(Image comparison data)
--- START ---

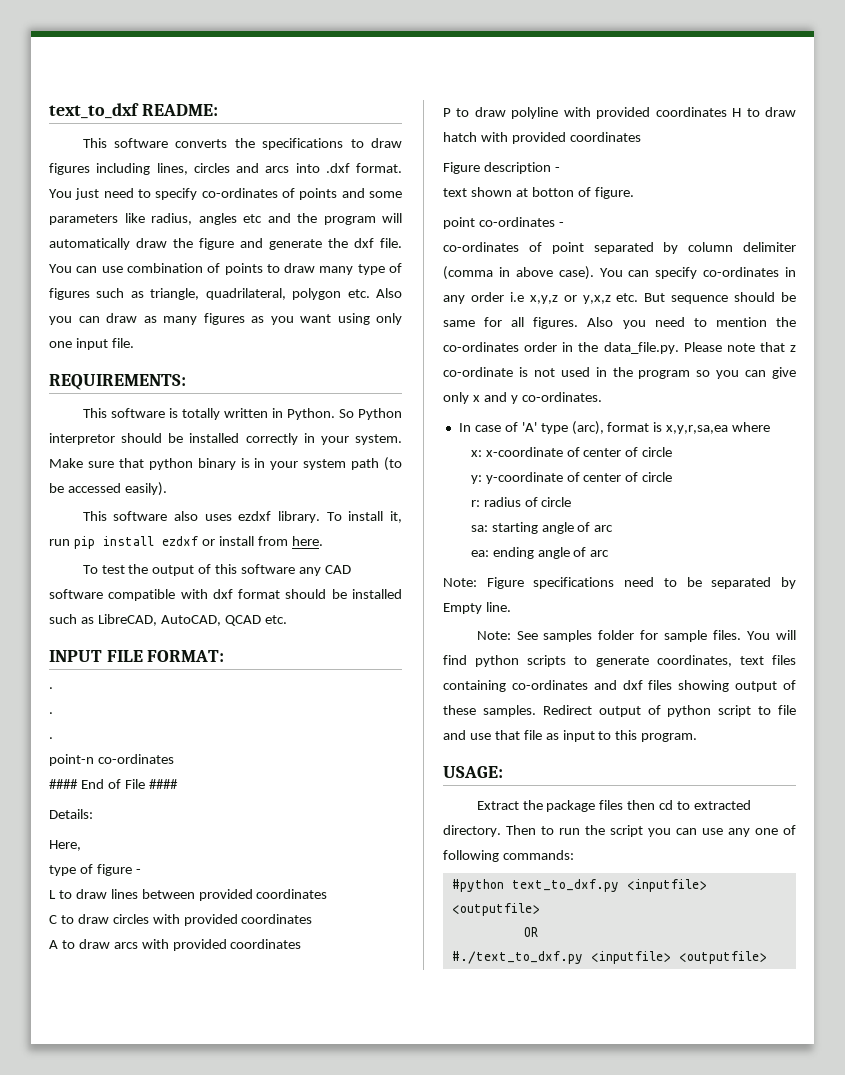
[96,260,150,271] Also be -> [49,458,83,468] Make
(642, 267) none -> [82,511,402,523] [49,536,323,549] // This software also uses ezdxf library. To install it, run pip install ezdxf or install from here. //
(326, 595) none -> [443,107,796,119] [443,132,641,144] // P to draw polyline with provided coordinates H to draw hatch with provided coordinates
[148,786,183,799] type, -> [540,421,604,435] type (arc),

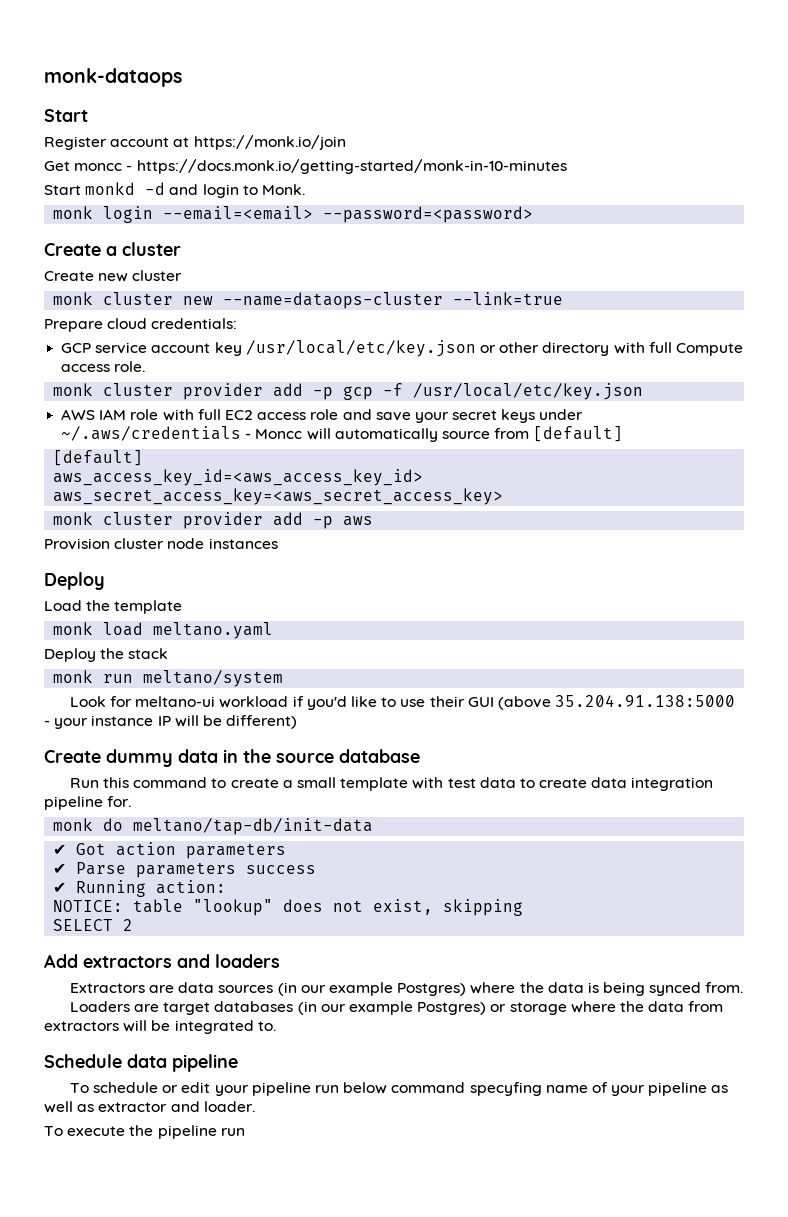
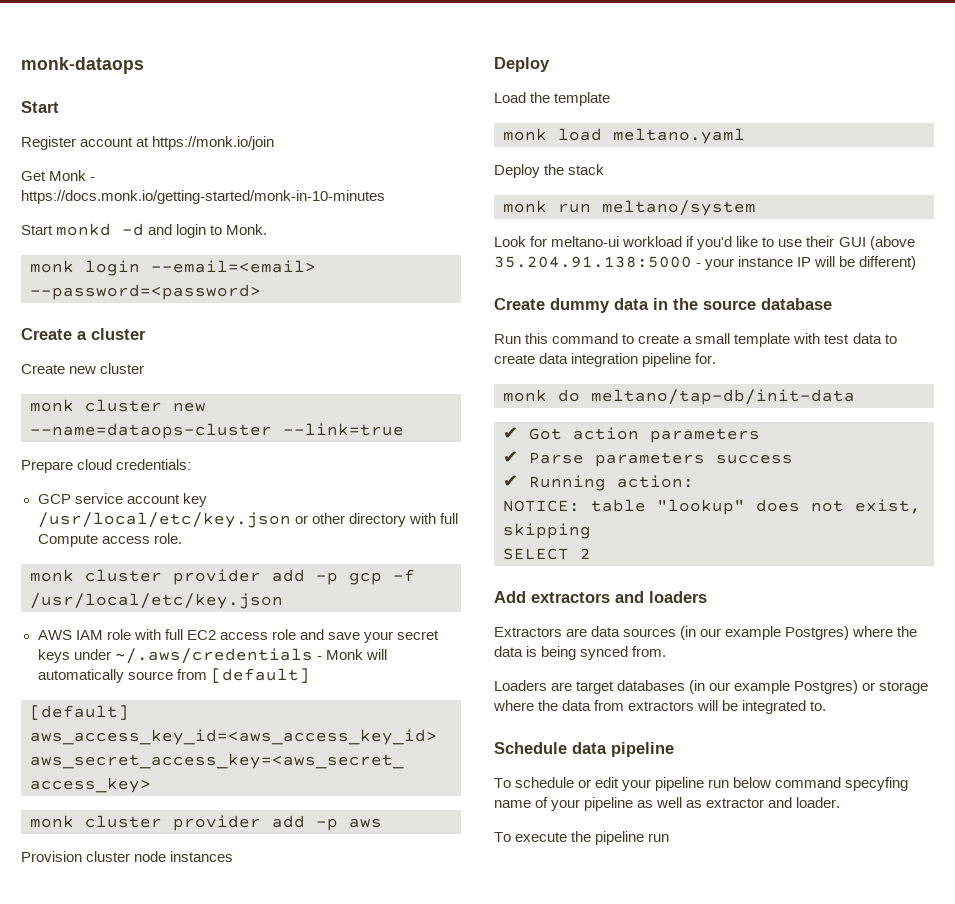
[74,163,123,171] moncc -> [49,170,87,181] Monk
[255,429,303,439] Moncc -> [325,649,363,660] Monk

--- END ---

Your answer must be exactly the lines from the one containing "(326, 595) none" through the last line of the records above, both included, with every picture left out.

▸ Task answer:
(326, 595) none -> [443,107,796,119] [443,132,641,144] // P to draw polyline with provided coordinates H to draw hatch with provided coordinates
[148,786,183,799] type, -> [540,421,604,435] type (arc),

[74,163,123,171] moncc -> [49,170,87,181] Monk
[255,429,303,439] Moncc -> [325,649,363,660] Monk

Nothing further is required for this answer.